Area of a Parallelogram
A parallelogram is a four-sided figure in which opposite sides are parallel and equal in length. Rectangles, rhombuses, and squares are all special cases of parallelograms. The formula for the area of a parallelogram is simple — base times height — and mastering it helps you solve a wide range of GED geometry problems.
What Is a Parallelogram?
A parallelogram is a quadrilateral with two pairs of parallel sides. Key properties:
- Opposite sides are equal in length and parallel.
- Opposite angles are equal.
- Consecutive angles are supplementary (sum to 180°).
- The height h is the perpendicular distance between the two parallel bases — it is not the slant side length.
Area Formula
\(\color{blue}{A = b \times h}\)
- b = length of the base (either pair of parallel sides)
- h = perpendicular height (the altitude, drawn at 90° to the base)
Why does this work? If you slice a triangle off one end of a parallelogram and slide it to the other end, you form a rectangle with the same base and height — so the areas are equal.
How to Find the Area
Step 1: Identify the base
Choose either pair of parallel sides as the base.
Step 2: Find the perpendicular height
The height is the perpendicular distance between the two parallel sides. It is not the slanted side.
Step 3: Multiply \(\color{blue}{\text{ base } \times \text{ height }}\)
Apply the formula and include square units.
Step-by-Step Summary
- Identify the base b (any side) and the corresponding perpendicular height h.
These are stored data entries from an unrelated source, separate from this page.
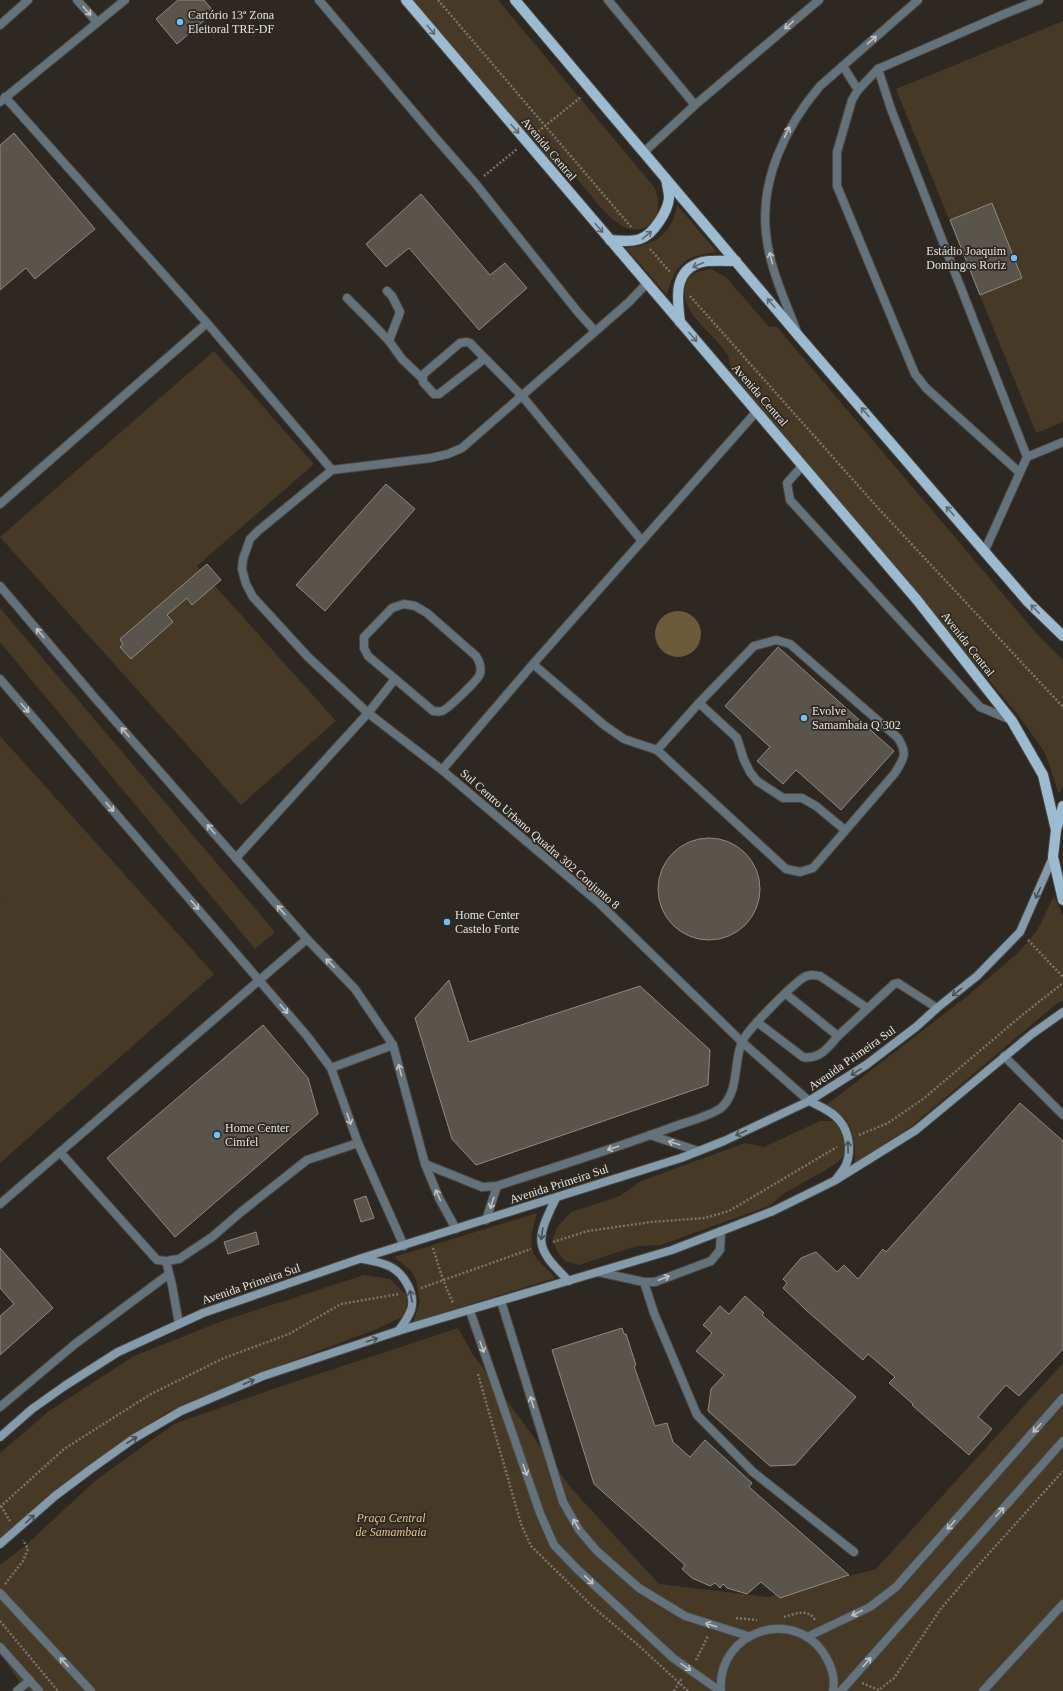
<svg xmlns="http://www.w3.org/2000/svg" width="1063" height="1691" viewBox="0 0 1063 1691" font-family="Georgia,serif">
<rect width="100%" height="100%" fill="#2d2821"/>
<g fill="#463a27">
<path d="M412,0h86l157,188c4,14 6,24 -4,35 -28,26 -59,-30 -76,-46 -6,-4 -17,-6 -23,-8z"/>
<polygon points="1063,21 1063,422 1036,433 896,89"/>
<path d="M677,205l40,47c-31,4 -42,11 -50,43l-41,-47c29,-3 46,-14 51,-43z"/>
<path d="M711,269l16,9 41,48 9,1 259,306 27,27v127l-4,7 -14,-41 -26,-37 -288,-341c-1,-6 -1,-15 -4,-21 -13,-21 -51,-43 -41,-71 3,-10 15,-13 25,-14z"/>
<polygon points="214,351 314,464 197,566 336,721 241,805 0,537"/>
<polygon points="0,608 275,932 255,949 0,642"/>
<polygon points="0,736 214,974 0,1163 0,899 2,896 0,898"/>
<path d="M1054,896l9,20v85l-7,3 -143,121 -58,38c0,-14 0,-32 -9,-43 -5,-6 -15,-10 -21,-14l141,-109 53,-45 19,-23z"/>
<path d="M820,1121h13c8,7 18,21 12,33 -7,13 -50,31 -64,42 -4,3 -8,7 -12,10l-108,39 -24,1 -58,19 -14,-4 -8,-9 -4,-13 4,-12 14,-15 49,-16 21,-15 104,-38 19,4z"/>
<path d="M537,1213c-4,14 -10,33 0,46 6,7 13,12 18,19l-142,44 7,-20 -4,-22 -4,-8 -18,-15z"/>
<polygon points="364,1275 390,1279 407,1296 406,1315 377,1329 260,1373 166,1413 84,1469 0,1540 0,1453 49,1411 134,1356 222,1321"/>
<polygon points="458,1328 472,1353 571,1488 659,1584 768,1597 876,1569 1063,1363 1063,1691 28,1691 19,1681 0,1653 0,1565 26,1545 96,1480 174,1424 270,1390"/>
</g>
<circle fill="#6d5a3b" cx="678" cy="634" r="23"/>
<g fill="#59544c" stroke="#8f8a81">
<polygon points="178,0 204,0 214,12 177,44 156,19"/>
<polygon points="14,133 95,229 35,279 26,268 0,290 0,145"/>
<polygon points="421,194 490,275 505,263 527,288 479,330 409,248 386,267 366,244"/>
<polygon points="992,203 1022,278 980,295 950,220"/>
<polygon points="386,484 415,509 325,611 296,585"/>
<polygon points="207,564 221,580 192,605 187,598 167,615 173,622 131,659 120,647 123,645 120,639"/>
<polygon points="778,647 894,751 841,810 796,770 783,784 757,761 770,747 725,706"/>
<circle cx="709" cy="889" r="51"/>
<polygon points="449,980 469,1042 640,986 710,1050 708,1085 476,1165 452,1139 415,1018"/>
<polygon points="263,1025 308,1078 318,1114 175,1237 107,1158"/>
<polygon points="1020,1103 1063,1141 1063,1349 1019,1396 1006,1385 991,1402 978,1417 992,1429 969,1455 912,1405 913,1404 889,1383 895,1377 868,1354 863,1360 806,1310 783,1288 787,1283 783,1279 801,1258 816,1252 837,1272 844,1265 858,1279 883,1249 886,1252"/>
<polygon points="366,1196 374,1218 361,1222 354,1200"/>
<polygon points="256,1232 259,1244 228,1254 224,1242"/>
<polygon points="0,1248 53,1308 0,1355 0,1316 14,1304 0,1288"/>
<polygon points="745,1296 764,1313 762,1315 856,1397 795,1465 770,1466 708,1411 711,1389 724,1375 696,1351 712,1333 703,1325 720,1306 729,1314"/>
<polygon points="622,1328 624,1334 626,1334 636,1365 634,1366 655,1426 667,1423 673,1442 690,1457 705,1440 752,1483 749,1487 849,1575 780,1598 761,1582 747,1594 727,1588 723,1584 720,1588 715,1583 710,1586 692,1578 682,1569 685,1565 594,1484 552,1350"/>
</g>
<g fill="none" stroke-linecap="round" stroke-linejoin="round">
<g stroke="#4b463f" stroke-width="10">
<g id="lane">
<polyline points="77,0 97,22"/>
<polyline points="319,0 434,136 475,183 577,311 595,331"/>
<polyline points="0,25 28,0"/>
<polyline points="843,66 858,90"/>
<polyline points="878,69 858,90 852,100 837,152 837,186 915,374 926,388 1019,472"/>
<polyline points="387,291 392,296 400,312 389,341"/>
<polyline points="347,298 367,318 389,341 402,359 422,378"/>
<polyline points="484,359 439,394 434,394 423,382 423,375 426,372 460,343 466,342 470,343 522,396 642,541"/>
<polyline points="1027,457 1063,442"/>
<polyline points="803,465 787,483 790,500 980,707 1011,720"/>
<polyline points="985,550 1027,457 891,109 878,69 1002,15 1039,0"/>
<path d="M404,604l11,2 12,7 49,43c4,6 6,11 4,18 -2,6 -32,35 -38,37 -2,1 -6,0 -9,0l-65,-55 -4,-8v-11l28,-29z"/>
<path d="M776,640l14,4 108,94c10,16 6,20 -3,35l-82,95 -13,4 -14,-3 -129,-119 42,-47 55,-57z"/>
<polyline points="533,664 604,725 624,739 657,750"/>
<polyline points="699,703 737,738 744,760 750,772 757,781 783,798 802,798 816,806 845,830"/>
<polyline points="368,713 395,679"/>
<polyline points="786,994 838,1036 894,984 898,983 937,1008"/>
<path d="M757,1022l46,35c16,3 26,-10 35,-21"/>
<polyline points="1004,1056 1063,1115"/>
<polyline points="650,1135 698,1151"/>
<polyline points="60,1152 157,1260 166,1261 179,1259 212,1237 241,1212 307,1160 358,1143"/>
<path d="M425,1164l57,23 15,-1c58,-19 116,-37 173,-58 13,-5 41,-12 51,-20 19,-17 12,-46 21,-66 4,-11 49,-56 61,-64 5,-4 10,-3 17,-2l47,32"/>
<polyline points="486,1220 497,1186"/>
<polyline points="166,1261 172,1285 179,1324"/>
<polyline points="598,1272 644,1282 655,1282 711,1261 720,1250 721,1231"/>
<polyline points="644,1282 654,1313 697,1415 753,1472 854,1552"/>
<polyline points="0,1407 75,1344 169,1274"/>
</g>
</g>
<g stroke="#4b463f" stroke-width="10">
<g id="street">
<polyline points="608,0 695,105"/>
<polyline points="5,97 207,323 332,470 431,458 448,454 462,448 629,302 647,283"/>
<polyline points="0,102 125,0"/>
<polyline points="644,152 695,105 819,0"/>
<path d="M797,332c-12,-32 -28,-65 -31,-99 -6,-54 20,-107 54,-147l98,-86"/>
<polyline points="332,470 258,531 250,539 243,559 242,569 246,584 253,597 308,657 368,713 442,770 598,902 742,1042 809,1101"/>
<polyline points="0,504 207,323"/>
<polyline points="0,586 95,698 307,939 355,989 393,1045 425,1164 439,1198 456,1229"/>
<polyline points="0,679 307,1036 331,1068 358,1143 404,1246"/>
<polyline points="442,770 533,664 757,411"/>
<polyline points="236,858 368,713"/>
<polyline points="331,1068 393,1045"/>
<polyline points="0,1204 307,939"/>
<polyline points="501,1301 563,1502 579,1530 597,1551 639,1588 685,1616 748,1636"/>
<polyline points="470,1311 540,1513 554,1545 577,1569 673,1658 720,1691"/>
<polyline points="0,1593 91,1691"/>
<polyline points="807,1637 870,1607 896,1587 1063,1398"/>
<polyline points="0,1647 39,1691"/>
<polyline points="17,1691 30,1680"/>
<path d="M721,1691c-5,-61 77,-87 106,-32 5,9 8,21 6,32"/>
<polyline points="841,1691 1063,1441"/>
<polyline points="983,1691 1063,1604"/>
</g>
</g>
<g stroke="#4b463f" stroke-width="10">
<g id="secondary">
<path d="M809,1101c10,5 23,10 30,19 10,11 13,30 7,45 -2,4 -6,9 -9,13"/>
<path d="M556,1198c-21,43 -22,49 13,83"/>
<path d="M363,1259c9,2 18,3 26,7 15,7 27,28 22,44 -3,8 -8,15 -13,21"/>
<polyline points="0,1437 32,1409 66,1385 118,1352 203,1313 362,1258 681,1158 724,1141 809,1101 866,1065 916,1027 937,1008 977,976 1020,932 1053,857"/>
<polyline points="0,1544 55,1496 91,1469 133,1439 181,1411 263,1376 398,1331 672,1250 773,1211 834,1181 916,1130 1032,1034 1063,1012"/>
</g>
</g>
<g stroke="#4b463f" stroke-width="12">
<g id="primary">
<polyline points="406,0 917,600 1012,721 1043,775 1056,830"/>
<polyline points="515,0 797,334 1028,602 1063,636"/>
<path d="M610,240c10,1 20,2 30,-1 13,-4 28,-28 29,-41 0,-6 -2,-13 -3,-19"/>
<path d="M680,322c-3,-24 -7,-52 22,-60 10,-2 24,-1 34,-1"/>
<polyline points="1063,806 1056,830 1053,857 1063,900"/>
</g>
</g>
<g stroke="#78746e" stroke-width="2.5" stroke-dasharray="2 2" stroke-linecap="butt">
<polyline points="438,0 632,228"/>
<polyline points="535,134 581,97"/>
<polyline points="484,176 517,149"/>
<polyline points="650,249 670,272"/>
<polyline points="690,296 878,508 1063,707"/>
<polyline points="1028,940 1063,977"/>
<polyline points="859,1135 888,1123 923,1099 1021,1016 1063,983"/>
<polyline points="553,1242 588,1231 651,1222 705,1218 729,1211 837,1147"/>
<polyline points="433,1248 443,1280 453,1303"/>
<polyline points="421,1288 531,1249"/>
<polyline points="478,1374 521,1524 531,1546 593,1607 638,1645 688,1691"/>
<polyline points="1,1506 10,1521"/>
<polyline points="0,1507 64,1449 151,1394 224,1358 289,1334 341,1304 399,1294"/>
<polyline points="5,1584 23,1561 28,1549 23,1540"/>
<path d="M784,1617c11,-3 24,-9 31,3"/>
<polyline points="736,1618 757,1620"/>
<polyline points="0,1621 58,1691"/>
<polyline points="696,1660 708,1636"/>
<polyline points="862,1683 879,1690 894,1678 940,1610 966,1579 1063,1471"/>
<polyline points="674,1691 682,1678"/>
</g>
<use href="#lane" stroke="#64727c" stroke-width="8"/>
<use href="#street" stroke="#64727c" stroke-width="8"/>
<use href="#secondary" stroke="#849bab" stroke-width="8"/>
<use href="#primary" stroke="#9dbbd0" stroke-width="10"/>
</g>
<defs><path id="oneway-shaft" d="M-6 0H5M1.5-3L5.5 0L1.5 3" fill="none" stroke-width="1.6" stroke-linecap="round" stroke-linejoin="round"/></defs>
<g stroke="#c0c2c1">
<use href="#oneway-shaft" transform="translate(87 11) rotate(48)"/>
<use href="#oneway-shaft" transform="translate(789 25) rotate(139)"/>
<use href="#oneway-shaft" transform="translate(872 40) rotate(-41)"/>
<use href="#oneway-shaft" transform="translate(787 132) rotate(-65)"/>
<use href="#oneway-shaft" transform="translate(771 258) rotate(-104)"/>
<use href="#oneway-shaft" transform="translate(40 633) rotate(-130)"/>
<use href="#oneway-shaft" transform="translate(25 708) rotate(49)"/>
<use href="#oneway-shaft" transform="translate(125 732) rotate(-131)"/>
<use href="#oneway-shaft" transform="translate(110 807) rotate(49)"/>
<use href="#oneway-shaft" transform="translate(211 829) rotate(-131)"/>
<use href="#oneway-shaft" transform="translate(195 905) rotate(49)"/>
<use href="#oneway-shaft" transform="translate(281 910) rotate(-131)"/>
<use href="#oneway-shaft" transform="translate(330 963) rotate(-134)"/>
<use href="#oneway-shaft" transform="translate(284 1009) rotate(50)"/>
<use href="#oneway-shaft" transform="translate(400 1070) rotate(-105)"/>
<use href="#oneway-shaft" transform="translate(349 1119) rotate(71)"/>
<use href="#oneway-shaft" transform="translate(674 1143) rotate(-162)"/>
<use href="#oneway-shaft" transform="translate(613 1148) rotate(162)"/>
<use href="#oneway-shaft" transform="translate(438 1195) rotate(-114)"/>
<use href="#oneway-shaft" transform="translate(492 1203) rotate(108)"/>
<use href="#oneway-shaft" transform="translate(664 1278) rotate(-21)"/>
<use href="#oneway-shaft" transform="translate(482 1347) rotate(71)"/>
<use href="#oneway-shaft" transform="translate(532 1402) rotate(-107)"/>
<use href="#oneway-shaft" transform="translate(1037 1428) rotate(132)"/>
<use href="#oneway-shaft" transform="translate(525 1470) rotate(71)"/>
<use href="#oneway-shaft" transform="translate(1000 1512) rotate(-48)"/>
<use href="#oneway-shaft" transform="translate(576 1524) rotate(-119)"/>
<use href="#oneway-shaft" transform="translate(951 1525) rotate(132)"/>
<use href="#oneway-shaft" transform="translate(589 1580) rotate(43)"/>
<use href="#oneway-shaft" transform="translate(857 1613) rotate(154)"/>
<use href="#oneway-shaft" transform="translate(711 1625) rotate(-162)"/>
<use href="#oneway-shaft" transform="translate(64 1662) rotate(-133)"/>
<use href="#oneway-shaft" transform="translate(867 1662) rotate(-48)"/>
<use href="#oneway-shaft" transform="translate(686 1667) rotate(35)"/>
</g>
<g stroke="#5f6a70">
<use href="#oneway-shaft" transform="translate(431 30) rotate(50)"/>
<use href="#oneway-shaft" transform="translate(515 129) rotate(50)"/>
<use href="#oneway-shaft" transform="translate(599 228) rotate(50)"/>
<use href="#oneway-shaft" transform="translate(647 235) rotate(-40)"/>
<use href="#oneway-shaft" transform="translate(698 265) rotate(156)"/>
<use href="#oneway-shaft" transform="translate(771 303) rotate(-130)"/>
<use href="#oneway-shaft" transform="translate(693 337) rotate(49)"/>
<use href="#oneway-shaft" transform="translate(865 412) rotate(-131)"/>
<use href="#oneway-shaft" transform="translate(950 511) rotate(-131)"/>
<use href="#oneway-shaft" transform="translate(1035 609) rotate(-135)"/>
</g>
<g stroke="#4b5051">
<use href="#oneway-shaft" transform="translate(1038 893) rotate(114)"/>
<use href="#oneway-shaft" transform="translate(957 992) rotate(142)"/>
<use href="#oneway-shaft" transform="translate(856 1072) rotate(148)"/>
<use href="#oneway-shaft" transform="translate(741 1133) rotate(155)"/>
<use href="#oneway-shaft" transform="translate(848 1147) rotate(-91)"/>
<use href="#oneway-shaft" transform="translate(542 1234) rotate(98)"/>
<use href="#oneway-shaft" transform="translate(411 1296) rotate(-101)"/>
<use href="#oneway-shaft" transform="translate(372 1340) rotate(-18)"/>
<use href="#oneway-shaft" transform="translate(249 1382) rotate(-23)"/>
<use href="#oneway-shaft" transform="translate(132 1440) rotate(-33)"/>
<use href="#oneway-shaft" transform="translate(30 1519) rotate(-42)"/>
</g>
<g fill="#71c1f5" stroke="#2d2821" stroke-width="1.5">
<circle cx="180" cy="22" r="4"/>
<circle cx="1014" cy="258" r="4"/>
<circle cx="804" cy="718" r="4"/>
<circle cx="447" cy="922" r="4"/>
<circle cx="217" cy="1135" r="4"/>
</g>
<g text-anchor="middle" stroke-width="3.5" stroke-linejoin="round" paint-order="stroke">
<g font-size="12" fill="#e7e4df" stroke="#2d2821" text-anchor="start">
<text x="188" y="19">Cartório 13ª Zona<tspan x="188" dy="14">Eleitoral TRE-DF</tspan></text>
<text x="1006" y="255" text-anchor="end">Estádio Joaquim<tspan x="1006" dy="14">Domingos Roriz</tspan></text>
<text x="812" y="715">Evolve<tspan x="812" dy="14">Samambaia Q 302</tspan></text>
<text x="455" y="919">Home Center<tspan x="455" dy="14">Castelo Forte</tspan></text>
<text x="225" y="1132">Home Center<tspan x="225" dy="14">Cimfel</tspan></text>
</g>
<g font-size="12" fill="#e7e4df" stroke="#2d2821">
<text transform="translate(549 149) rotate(50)" y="4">Avenida Central</text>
<text transform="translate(760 395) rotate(49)" y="4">Avenida Central</text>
<text transform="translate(968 644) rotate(52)" y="4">Avenida Central</text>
<text transform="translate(540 839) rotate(41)" y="4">Sul Centro Urbano Quadra 302 Conjunto 8</text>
<text transform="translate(852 1058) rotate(-35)" y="4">Avenida Primeira Sul</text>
<text transform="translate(559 1184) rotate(-18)" y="4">Avenida Primeira Sul</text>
<text transform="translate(251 1284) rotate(-19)" y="4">Avenida Primeira Sul</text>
</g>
<g font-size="12" font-style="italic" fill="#e5c28b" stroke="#2d2821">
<text x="391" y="1522">Praça Central<tspan x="391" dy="14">de Samambaia</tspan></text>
</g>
</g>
</svg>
- Calculate \(\color{blue}{A = b \times h}\).
- Label the answer in square units.
Watch: Area of a Parallelogram (Video Lesson)
Math with Mr. J explains how to find the area of a parallelogram with step-by-step examples:
Worked Examples
Example 1: Find the area of a parallelogram with base 8 cm and height 5 cm.
\(\color{blue}{A = 8 \times 5 = 40 \text{ cm }^{2}}\)
Example 2: A parallelogram has a base of 12 ft and a perpendicular height of 6 ft. Find the area.
\(\color{blue}{A = 12 \times 6 = 72 \text{ ft }^{2}}\)
Example 3: A parallelogram-shaped tile has a base of 7 inches and a slant side of 5 inches. The perpendicular height is 4 inches. What is the area?
Use the perpendicular height (4 in), not the slant side.
\(\color{blue}{A = 7 \times 4 = 28 \text{ in }^{2}}\)
Example 4: The area of a parallelogram is 30 cm² and the base is 10 cm. What is the height?
\(\color{blue}{30 = 10 \times h \rightarrow h = 30 \div 10 = 3 \text{ cm }}\)
More Practice: Area of a Parallelogram (Video)
Khan Academy explains the formula and works through several geometry examples:
Exercises
- Find the area of a parallelogram with base 9 m and height 4 m.
- A parallelogram has base 15 in. and height 7 in. Find its area.
- The area of a parallelogram is 56 cm² and the height is 7 cm. Find the base.
- A parking space is parallelogram-shaped with a base of 8 ft and height of 18 ft. Find the area.
- A rhombus has a base of 6 cm and a perpendicular height of 5 cm. Find its area.
- Two parallelograms have the same height of 6 m. One has base 5 m; the other has base 10 m. What is the ratio of their areas?
Answers
- \(\color{blue}{9 \times 4 = 36 m^{2}}\)
- \(\color{blue}{15 \times 7 = 105 \text{ in }^{2}}\)
- \(\color{blue}{b = 56 \div 7 = 8 \text{ cm }}\)
- \(\color{blue}{8 \times 18 = 144 \text{ ft }^{2}}\)
- \(\color{blue}{6 \times 5 = 30 \text{ cm }^{2}}\) (a rhombus is a parallelogram)
- A1 = 30; A2 = 60; ratio = 1:2
Frequently Asked Questions
Is the height of a parallelogram the same as its side length?
No — only in a rectangle (where the sides are perpendicular to the base). In a general parallelogram, the sides are slanted. The height is the perpendicular distance between the parallel sides, which is always less than or equal to the slant side.
Does a rectangle use the same area formula?
Yes. A rectangle is a special parallelogram where the height equals the side length. So \(\color{blue}{A = l \times w}\) for a rectangle is the same as \(\color{blue}{A = b \times h}\) for a parallelogram.
How is the parallelogram formula related to the triangle formula?
The area of a triangle is half the area of a parallelogram with the same base and height. This is because any parallelogram can be split into two congruent triangles along a diagonal.